The book and reference genre includes a variety of apps: software for processing and reading ebooks, various collections of libraries, dictionaries, tutorials on programming or languages, etc. It seems there's still a small number of extremely popular apps that skew the average

In [179]:
for app in google_final:
    if app[1] == 'BOOKS_AND_REFERENCE' and (app[5] == '1,000,000,000+'
                                            or app[5] == '500,000,000+'
                                            or app[5] == '100,000,000+'):
        print(app[0], ':', app[5])

Google Play Books : 1,000,000,000+
Bible : 100,000,000+
Amazon Kindle : 100,000,000+
Wattpad 📖 Free Books : 100,000,000+
Audiobooks from Audible : 100,000,000+


However, it looks like there are only a few very popular apps, so this market still shows potential. Let's try to get some app ideas based on the kind of apps that are somewhere in the middle in terms of popularity (between 1,000,000 and 100,000,000 downloads):

In [181]:
for app in google_final:
    if app[1] == 'BOOKS_AND_REFERENCE' and (app[5] == '1,000,000+'
                                            or app[5] == '5,000,000+'
                                            or app[5] == '10,000,000+'
                                            or app[5] == '50,000,000+'):
        print(app[0], ':', app[5])

Wikipedia : 10,000,000+
Cool Reader : 10,000,000+
Book store : 1,000,000+
FBReader: Favorite Book Reader : 10,000,000+
Free Books - Spirit Fanfiction and Stories : 1,000,000+
AlReader -any text book reader : 5,000,000+
FamilySearch Tree : 1,000,000+
Cloud of Books : 1,000,000+
ReadEra – free ebook reader : 1,000,000+
Ebook Reader : 5,000,000+
Read books online : 5,000,000+
eBoox: book reader fb2 epub zip : 1,000,000+
All Maths Formulas : 1,000,000+
Ancestry : 5,000,000+
HTC Help : 10,000,000+
Moon+ Reader : 10,000,000+
English-Myanmar Dictionary : 1,000,000+
Golden Dictionary (EN-AR) : 1,000,000+
All Language Translator Free : 1,000,000+
Aldiko Book Reader : 10,000,000+
Dictionary - WordWeb : 5,000,000+
50000 Free eBooks & Free AudioBooks : 5,000,000+
Al-Quran (Free) : 10,000,000+
Al Quran Indonesia : 10,000,000+
Al'Quran Bahasa Indonesia : 10,000,000+
Al Quran Al karim : 1,000,000+
Al Quran : EAlim - Translations & MP3 Offline : 5,000,000+
Koran Read &MP3 30 Juz Offline : 1,000,000+
H

This niche seems to be dominated by software for processing and reading ebooks, as well as various collections of libraries and dictionaries, so it's probably not a good idea to build similar apps since there'll be some significant competition.

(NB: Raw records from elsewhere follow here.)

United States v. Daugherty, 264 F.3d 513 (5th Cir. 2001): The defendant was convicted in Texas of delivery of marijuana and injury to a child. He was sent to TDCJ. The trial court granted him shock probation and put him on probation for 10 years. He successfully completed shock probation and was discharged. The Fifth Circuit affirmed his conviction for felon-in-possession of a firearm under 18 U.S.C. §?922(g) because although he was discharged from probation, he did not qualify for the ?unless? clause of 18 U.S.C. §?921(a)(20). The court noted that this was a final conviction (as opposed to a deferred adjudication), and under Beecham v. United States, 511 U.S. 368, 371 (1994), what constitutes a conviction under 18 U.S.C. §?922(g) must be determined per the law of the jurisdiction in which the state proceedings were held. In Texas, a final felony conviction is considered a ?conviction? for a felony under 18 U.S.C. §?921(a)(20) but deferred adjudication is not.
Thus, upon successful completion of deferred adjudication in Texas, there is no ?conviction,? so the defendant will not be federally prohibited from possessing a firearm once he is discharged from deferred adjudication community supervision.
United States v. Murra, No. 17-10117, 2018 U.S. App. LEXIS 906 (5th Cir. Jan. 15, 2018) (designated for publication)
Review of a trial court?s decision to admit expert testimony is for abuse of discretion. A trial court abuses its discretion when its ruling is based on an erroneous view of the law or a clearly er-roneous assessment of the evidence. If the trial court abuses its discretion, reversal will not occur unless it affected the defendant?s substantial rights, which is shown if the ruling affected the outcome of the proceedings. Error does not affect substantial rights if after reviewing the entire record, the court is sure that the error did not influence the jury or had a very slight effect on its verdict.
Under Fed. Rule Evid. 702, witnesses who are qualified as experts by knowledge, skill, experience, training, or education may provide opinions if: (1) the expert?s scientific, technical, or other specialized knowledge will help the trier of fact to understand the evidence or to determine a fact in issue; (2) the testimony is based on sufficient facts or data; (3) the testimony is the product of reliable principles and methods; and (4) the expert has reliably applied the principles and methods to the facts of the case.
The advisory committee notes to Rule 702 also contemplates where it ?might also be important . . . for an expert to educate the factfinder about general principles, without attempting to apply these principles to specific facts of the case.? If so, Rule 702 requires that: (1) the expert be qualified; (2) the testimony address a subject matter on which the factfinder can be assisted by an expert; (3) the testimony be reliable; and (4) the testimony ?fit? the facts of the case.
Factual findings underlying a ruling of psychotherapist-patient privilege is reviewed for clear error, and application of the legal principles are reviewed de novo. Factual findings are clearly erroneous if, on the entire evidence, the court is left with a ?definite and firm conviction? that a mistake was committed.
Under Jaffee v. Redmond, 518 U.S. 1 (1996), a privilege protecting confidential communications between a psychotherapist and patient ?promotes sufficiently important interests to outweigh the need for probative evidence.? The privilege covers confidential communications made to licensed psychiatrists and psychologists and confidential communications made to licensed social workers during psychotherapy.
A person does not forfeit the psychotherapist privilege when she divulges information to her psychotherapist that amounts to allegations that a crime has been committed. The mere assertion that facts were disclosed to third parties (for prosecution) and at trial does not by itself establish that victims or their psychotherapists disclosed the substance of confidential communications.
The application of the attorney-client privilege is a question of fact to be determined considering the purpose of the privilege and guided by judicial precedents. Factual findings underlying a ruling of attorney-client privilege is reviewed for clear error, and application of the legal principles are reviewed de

We also notice there are quite a few apps built around the book Quran, which suggests that building an app around a popular book can be profitable. It seems that taking a popular book (perhaps a more recent book) and turning it into an app could be profitable for both the Google Play and the App Store markets.

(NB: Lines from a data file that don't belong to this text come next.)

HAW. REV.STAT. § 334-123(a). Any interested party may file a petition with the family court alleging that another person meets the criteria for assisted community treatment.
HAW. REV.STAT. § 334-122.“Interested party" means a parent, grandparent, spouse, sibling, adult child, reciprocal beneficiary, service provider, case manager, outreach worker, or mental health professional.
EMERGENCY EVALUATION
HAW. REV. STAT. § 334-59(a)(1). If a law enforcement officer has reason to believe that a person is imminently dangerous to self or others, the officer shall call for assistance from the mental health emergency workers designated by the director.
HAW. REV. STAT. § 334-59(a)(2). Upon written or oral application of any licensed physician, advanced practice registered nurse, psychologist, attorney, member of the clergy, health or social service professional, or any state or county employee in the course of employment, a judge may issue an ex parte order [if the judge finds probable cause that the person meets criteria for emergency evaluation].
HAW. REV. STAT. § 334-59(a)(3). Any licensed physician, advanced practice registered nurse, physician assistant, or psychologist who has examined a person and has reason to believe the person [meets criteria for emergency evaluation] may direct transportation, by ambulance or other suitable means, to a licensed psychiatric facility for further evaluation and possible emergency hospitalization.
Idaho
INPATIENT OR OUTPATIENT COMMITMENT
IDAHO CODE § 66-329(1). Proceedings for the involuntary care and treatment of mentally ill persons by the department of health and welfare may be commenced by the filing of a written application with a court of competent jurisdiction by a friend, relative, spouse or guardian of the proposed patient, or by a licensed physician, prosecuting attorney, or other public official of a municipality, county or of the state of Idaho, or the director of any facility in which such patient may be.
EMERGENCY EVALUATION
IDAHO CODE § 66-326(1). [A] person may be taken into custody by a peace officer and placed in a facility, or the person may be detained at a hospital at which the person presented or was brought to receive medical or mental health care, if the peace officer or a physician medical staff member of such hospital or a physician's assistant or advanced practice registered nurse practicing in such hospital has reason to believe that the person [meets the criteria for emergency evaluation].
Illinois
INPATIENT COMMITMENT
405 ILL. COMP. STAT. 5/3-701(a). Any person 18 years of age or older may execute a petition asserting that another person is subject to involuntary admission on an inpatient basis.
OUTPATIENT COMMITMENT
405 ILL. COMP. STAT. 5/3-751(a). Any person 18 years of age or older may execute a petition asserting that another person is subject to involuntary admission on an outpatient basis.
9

However, it looks like the market is already full of libraries, so we need to add some special features besides the raw version of the book. This might include daily quotes from the book, an audio version of the book, quizzes on the book, a forum where people can discuss the book, etc.

Conclusions
In this project, we analyzed data about the App Store and Google Play mobile apps with the goal of recommending an app profile that can be profitable for both markets.

We concluded that taking a popular book (perhaps a more recent book) and turning it into an app could be profitable for both the Google Play and the App Store markets. The markets are already full of libraries, so we need to add some special features besides the raw version of the book. This might include daily quotes from the book, an audio version of the book, quizzes on the book, a forum where people can discuss the book, etc.